5 responses so far ↓

  • 1 Anonymous // May 23, 2008 at 1:16 pm ewTopic.cfm?TopicList=10524&Topic=GOOD,+C HIEF&DictID=4#ISBE The blueletterbible site gives uses of the word ‘good’ and many references to how we are blessed with God’s goodness. He gives us a choice whether or not to accept it. The earth was not good until it was habitable for man to live; thus, we are not good until habitable for God to live within us (accepting Jesus) and being guided by the Holy Spirit. We are in God’s trinitarian image, (have moral, intellectual, and spiritual natures)

  • 2 Nicholas Chorba // Feb 9, 2009 at 7:30 am

    I’m not convinced that verse 31 does not refer to the sixth day, as the sixth day ends after the proclamation that everything that God had made was good:

    “31 Then God saw everything that He had made, and indeed it was very good. So the evening and the morning were the sixth day.”

    However, I will play along in your line of reasoning.

    You have missed something else with the pattern of “And God saw that it was good”. Genesis 1:6-8 is the account of the second creation day when God creates the firmament or atmosphere. The pattern is also broken in this passage.

    Many people suspect that this is so because there may have been a different form of “water” in the sky, not just the regular clouds that we see today. They sight Genesis 2:5-6:

    “5 before any plant of the field was in the earth and before any herb of the field had grown. For the LORD God had not caused it to rain on the earth, and there was no man to till the ground; 6 but a mist went up from the earth and watered the whole face of the ground. ”

    From this they draw the conclusion that there was no rain before the flood, and further support that notion by showing that though rainbows are a natural phenomenon, they did not show up until after the flood, thus something has had to have physically changed within the world. They also suppose that this is, in part, where the water came from for the flood.

    Therefore, it is concluded that the second day of creation was a sort of a “mousetrap” waiting to be sprung upon the world in judgment of man. Not so good.

    If this is so, then it would make sense that “And God said it was good” is omitted from the day six passage. For just as the “mousetrap” was set on day two due to God’s foreknowledge of the judgment to come, God also foreknew that man would be the one to fill the world with the corruption and violence (Genesis 6:11) which would be the cause for God to spring this “mousetrap”.

    Day two and day six appear to be linked in that fashion.
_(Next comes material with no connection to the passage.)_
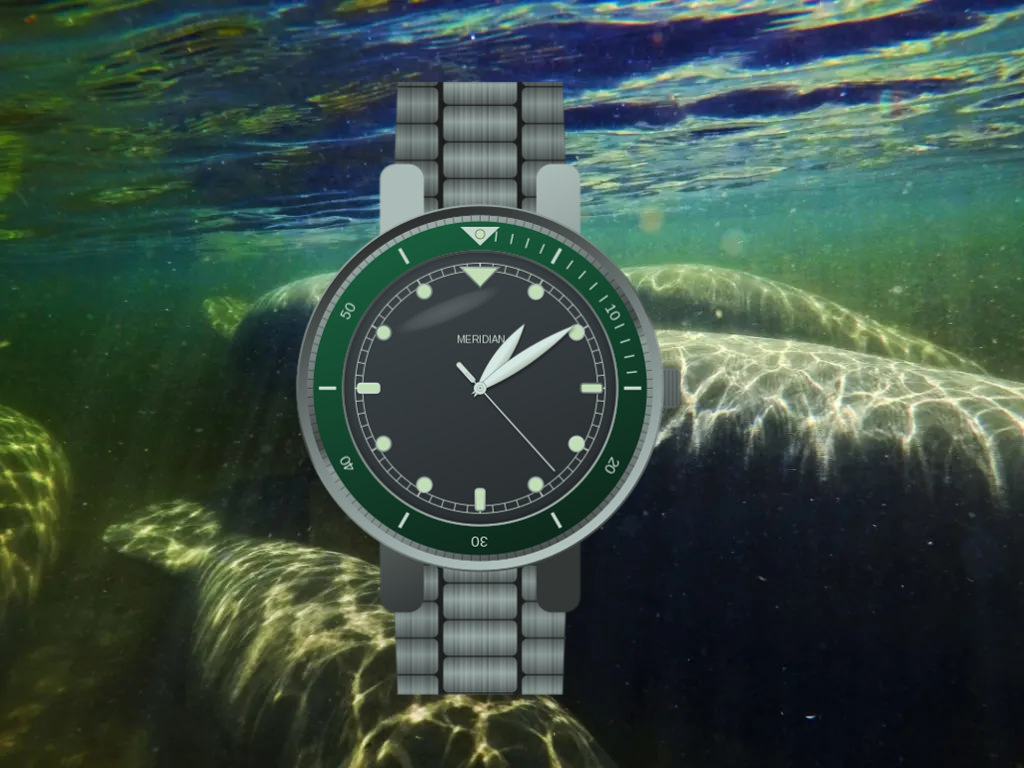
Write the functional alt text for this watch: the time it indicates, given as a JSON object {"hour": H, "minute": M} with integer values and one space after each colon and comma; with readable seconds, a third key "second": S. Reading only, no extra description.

  • 3 Anonymous // Dec 15, 2009 at 11:31 pm

    If we are the image of God, are we not perfect just like him

  • 4 Daleinaz // Dec 17, 2009 at 8:45 pm

    @Anonymous, no, we are not (yet) perfect. A “perfect” picture (image) is not a exact representation of the person. It is only two-dimensional, and it does not show the other side. We are made in the image of God, but we are not an exact representation of him. Too often, we miss the mark (the literal definition of sin), by not doing what we could and should do. Not to mention doing what we shouldn’t. Have you always honored your parents? Never once rolled your eyes or made disparaging remarks about them? Never once given time and attention to something at the expense of worshiping God? Never once stolen time, scissors, or pens from work? If you’ve ever violated even one of the ten commandments, even once, then you are not perfect.
    But the good news is, Jesus paid that debt for us. We are made perfect in God’s sight when we receive forgiveness from his son. It’s an ongoing thing, we have to stay in relationship with him to keep receiving forgiveness, because we keep sinning.

  • 5 Daleinaz // Dec 17, 2009 at 8:59 pm

    And I’d quibble with Agent Smith – animals don’t “instinctively develop a natural equilibrium”. Put an animal into an environment where it has no natural predators (like rabbits in Australia) and see what happens! Usually the population expands until the food is depleted, and then there is massive starvation, until the food source recovers, then the cycle repeats.